[Extracted data entries]

# # # #

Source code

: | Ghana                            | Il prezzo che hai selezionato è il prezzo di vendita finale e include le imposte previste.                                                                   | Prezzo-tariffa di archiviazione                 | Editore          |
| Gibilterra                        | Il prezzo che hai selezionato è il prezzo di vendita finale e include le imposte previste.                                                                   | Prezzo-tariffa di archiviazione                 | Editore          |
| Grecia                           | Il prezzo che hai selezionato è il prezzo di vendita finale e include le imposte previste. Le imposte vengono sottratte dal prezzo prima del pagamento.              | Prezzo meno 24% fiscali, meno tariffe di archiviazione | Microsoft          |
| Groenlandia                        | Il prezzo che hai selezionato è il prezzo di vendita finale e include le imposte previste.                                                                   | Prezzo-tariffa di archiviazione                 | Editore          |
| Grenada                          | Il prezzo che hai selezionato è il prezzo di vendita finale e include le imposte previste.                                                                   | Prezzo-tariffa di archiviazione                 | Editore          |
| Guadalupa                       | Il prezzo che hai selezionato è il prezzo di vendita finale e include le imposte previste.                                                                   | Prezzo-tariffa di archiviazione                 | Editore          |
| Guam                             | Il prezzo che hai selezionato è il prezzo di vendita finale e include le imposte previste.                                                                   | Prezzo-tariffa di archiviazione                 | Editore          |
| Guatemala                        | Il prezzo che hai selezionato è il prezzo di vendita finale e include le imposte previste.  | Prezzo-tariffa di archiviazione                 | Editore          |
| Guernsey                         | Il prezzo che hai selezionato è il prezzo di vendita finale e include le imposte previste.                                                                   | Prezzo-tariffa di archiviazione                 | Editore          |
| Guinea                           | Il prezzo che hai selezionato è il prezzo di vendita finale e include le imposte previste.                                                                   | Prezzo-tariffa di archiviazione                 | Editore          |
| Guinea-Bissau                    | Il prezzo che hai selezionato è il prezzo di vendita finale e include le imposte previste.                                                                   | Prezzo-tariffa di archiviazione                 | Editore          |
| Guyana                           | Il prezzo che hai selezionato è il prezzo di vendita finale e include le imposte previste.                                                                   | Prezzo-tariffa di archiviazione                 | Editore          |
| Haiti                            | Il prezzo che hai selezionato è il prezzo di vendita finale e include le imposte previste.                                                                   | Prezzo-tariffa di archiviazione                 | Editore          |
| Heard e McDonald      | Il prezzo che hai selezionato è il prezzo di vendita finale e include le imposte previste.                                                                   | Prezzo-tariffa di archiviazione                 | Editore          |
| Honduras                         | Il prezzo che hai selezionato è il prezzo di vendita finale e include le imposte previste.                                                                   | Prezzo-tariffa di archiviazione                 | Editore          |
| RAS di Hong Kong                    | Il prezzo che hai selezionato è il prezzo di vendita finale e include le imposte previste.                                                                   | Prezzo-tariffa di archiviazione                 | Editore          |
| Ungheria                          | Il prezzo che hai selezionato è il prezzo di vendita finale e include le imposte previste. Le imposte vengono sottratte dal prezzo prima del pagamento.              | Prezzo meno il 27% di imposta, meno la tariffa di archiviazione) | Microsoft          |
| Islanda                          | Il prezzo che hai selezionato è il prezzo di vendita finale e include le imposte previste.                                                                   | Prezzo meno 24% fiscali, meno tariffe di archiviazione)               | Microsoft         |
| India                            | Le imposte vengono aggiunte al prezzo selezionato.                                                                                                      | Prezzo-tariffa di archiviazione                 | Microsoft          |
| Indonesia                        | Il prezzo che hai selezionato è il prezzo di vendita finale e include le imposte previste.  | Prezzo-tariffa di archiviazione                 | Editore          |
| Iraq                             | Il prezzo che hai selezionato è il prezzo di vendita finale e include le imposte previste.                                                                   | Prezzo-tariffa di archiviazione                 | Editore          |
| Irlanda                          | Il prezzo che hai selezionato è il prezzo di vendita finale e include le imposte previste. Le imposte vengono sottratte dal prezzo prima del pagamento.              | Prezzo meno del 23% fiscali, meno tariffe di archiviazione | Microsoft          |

# # # #

* Instructions for the task *
Copy out the lines above that hold the string "sottratte".

* Solved exercise *
| Grecia                           | Il prezzo che hai selezionato è il prezzo di vendita finale e include le imposte previste. Le imposte vengono sottratte dal prezzo prima del pagamento.              | Prezzo meno 24% fiscali, meno tariffe di archiviazione | Microsoft          |
| Ungheria                          | Il prezzo che hai selezionato è il prezzo di vendita finale e include le imposte previste. Le imposte vengono sottratte dal prezzo prima del pagamento.              | Prezzo meno il 27% di imposta, meno la tariffa di archiviazione) | Microsoft          |
| Irlanda                          | Il prezzo che hai selezionato è il prezzo di vendita finale e include le imposte previste. Le imposte vengono sottratte dal prezzo prima del pagamento.              | Prezzo meno del 23% fiscali, meno tariffe di archiviazione | Microsoft          |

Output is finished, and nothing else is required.